- **BRIEF**
Copy down every line of the data that follows exactly. Omit the pictures.

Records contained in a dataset

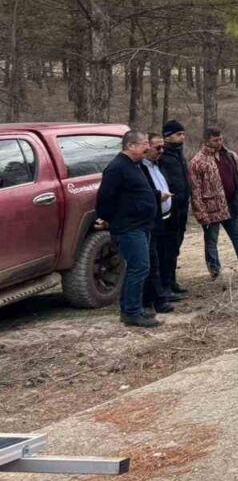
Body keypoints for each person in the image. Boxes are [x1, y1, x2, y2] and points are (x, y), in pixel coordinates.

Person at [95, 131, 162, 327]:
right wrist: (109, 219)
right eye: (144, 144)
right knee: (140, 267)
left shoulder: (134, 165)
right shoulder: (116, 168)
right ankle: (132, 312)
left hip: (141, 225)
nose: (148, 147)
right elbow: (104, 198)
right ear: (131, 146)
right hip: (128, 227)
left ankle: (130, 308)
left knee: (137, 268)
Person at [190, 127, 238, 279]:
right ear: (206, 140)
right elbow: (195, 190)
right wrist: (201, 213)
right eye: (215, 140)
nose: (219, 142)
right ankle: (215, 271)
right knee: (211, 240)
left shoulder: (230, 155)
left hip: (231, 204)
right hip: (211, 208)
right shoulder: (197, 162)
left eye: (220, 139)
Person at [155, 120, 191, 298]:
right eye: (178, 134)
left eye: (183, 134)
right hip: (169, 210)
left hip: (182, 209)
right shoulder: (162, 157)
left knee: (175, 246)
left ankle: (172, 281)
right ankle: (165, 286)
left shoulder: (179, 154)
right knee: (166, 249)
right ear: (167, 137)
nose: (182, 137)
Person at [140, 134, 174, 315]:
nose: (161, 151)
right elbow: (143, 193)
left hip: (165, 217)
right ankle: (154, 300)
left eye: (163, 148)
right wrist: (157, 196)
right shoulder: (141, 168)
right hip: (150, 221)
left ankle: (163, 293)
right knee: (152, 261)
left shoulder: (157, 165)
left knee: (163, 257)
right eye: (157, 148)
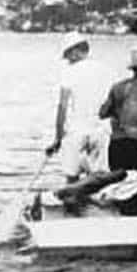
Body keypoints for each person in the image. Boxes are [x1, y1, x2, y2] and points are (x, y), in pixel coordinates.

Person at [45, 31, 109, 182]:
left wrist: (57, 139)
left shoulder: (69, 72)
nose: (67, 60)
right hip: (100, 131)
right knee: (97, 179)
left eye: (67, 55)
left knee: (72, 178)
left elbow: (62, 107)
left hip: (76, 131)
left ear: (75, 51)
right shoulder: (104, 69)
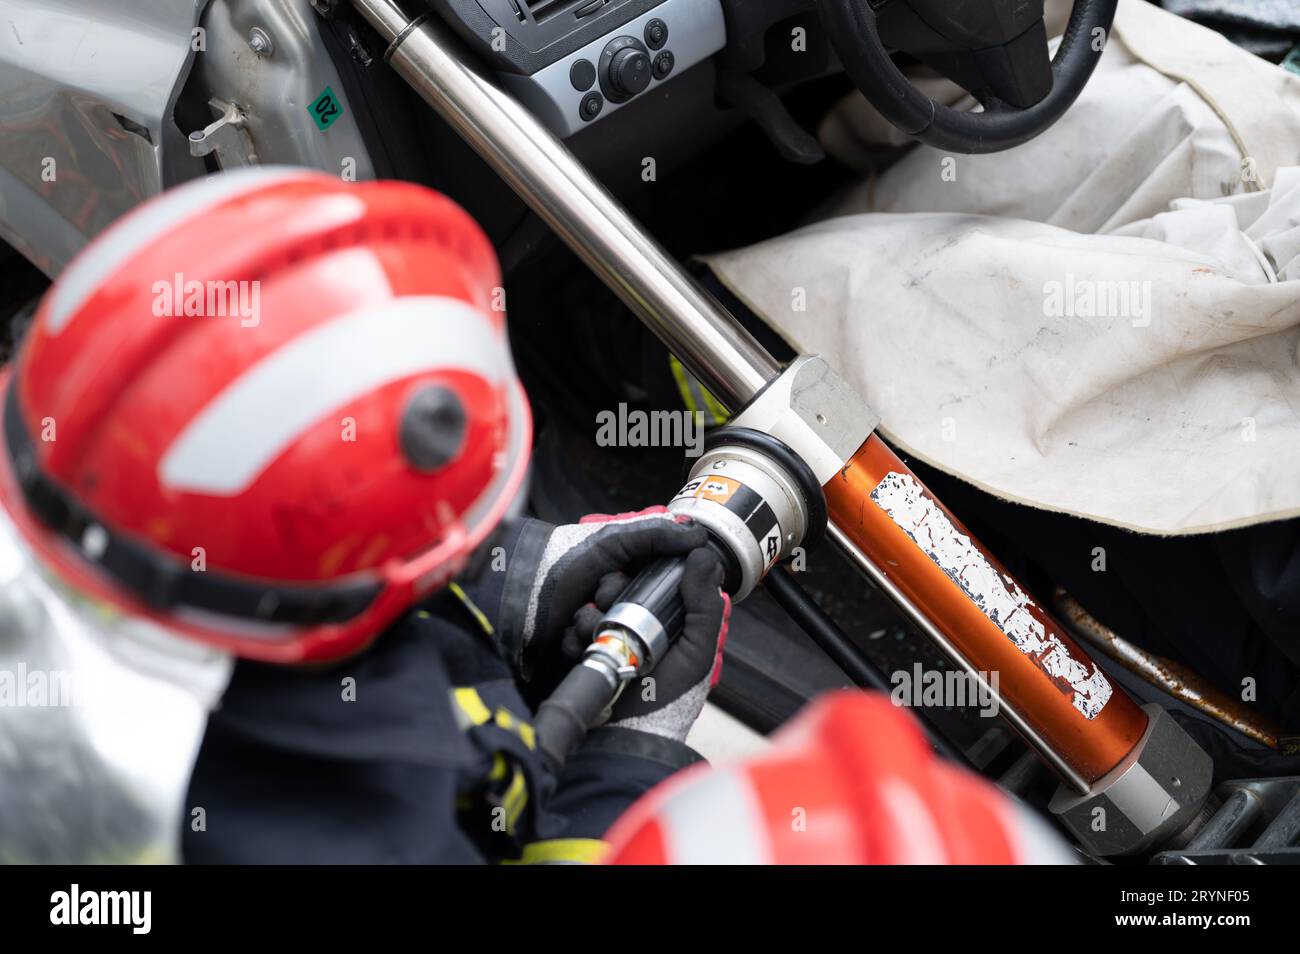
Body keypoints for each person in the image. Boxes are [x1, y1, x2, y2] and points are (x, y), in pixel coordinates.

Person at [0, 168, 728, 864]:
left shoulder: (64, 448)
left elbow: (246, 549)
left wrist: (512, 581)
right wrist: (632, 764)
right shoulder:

- **RESULT OF THE EXERCISE**
Body keypoints for each person in the image. Boxes are [x1, y1, x2, y2] and points are (x, y), in pixel coordinates.

Person at [95, 131, 162, 327]:
right wrist: (109, 219)
right eye: (144, 144)
right knee: (140, 267)
left shoulder: (134, 165)
right shoulder: (116, 168)
right ankle: (132, 312)
left hip: (141, 225)
nose: (148, 147)
right elbow: (104, 198)
right ear: (131, 146)
right hip: (128, 227)
left ankle: (130, 308)
left knee: (137, 268)
Person at [190, 127, 238, 279]:
right ear: (206, 140)
right elbow: (195, 190)
right wrist: (201, 213)
right eye: (215, 140)
nose: (219, 142)
right ankle: (215, 271)
right knee: (211, 240)
left shoulder: (230, 155)
left hip: (231, 204)
right hip: (211, 208)
right shoulder: (197, 162)
left eye: (220, 139)
Person at [155, 120, 191, 298]:
right eye: (178, 134)
left eye: (183, 134)
right hip: (169, 210)
left hip: (182, 209)
right shoulder: (162, 157)
left knee: (175, 246)
left ankle: (172, 281)
right ankle: (165, 286)
left shoulder: (179, 154)
right knee: (166, 249)
right ear: (167, 137)
nose: (182, 137)
Person at [140, 134, 174, 315]:
nose: (161, 151)
right elbow: (143, 193)
left hip: (165, 217)
right ankle: (154, 300)
left eye: (163, 148)
right wrist: (157, 196)
right shoulder: (141, 168)
right hip: (150, 221)
left ankle: (163, 293)
right knee: (152, 261)
left shoulder: (157, 165)
left knee: (163, 257)
right eye: (157, 148)
Body keypoints for each person in the image. Boxes are [x1, y1, x2, y2] and points are (x, y), in pixel coordinates.

Person at [45, 31, 109, 182]:
left wrist: (57, 139)
left shoulder: (69, 72)
nose: (67, 60)
right hip: (100, 131)
right knee: (97, 179)
left eye: (67, 55)
left knee: (72, 178)
left elbow: (62, 107)
left hip: (76, 131)
left ear: (75, 51)
right shoulder: (104, 69)
Body keypoints for each person in the image. Boxes are [x1, y1, x2, y2] and points are (x, y), in pixel coordinates.

Person at [0, 168, 728, 864]:
left shoulder: (64, 448)
left elbow: (246, 549)
left wrist: (512, 581)
right wrist: (632, 764)
right shoulder:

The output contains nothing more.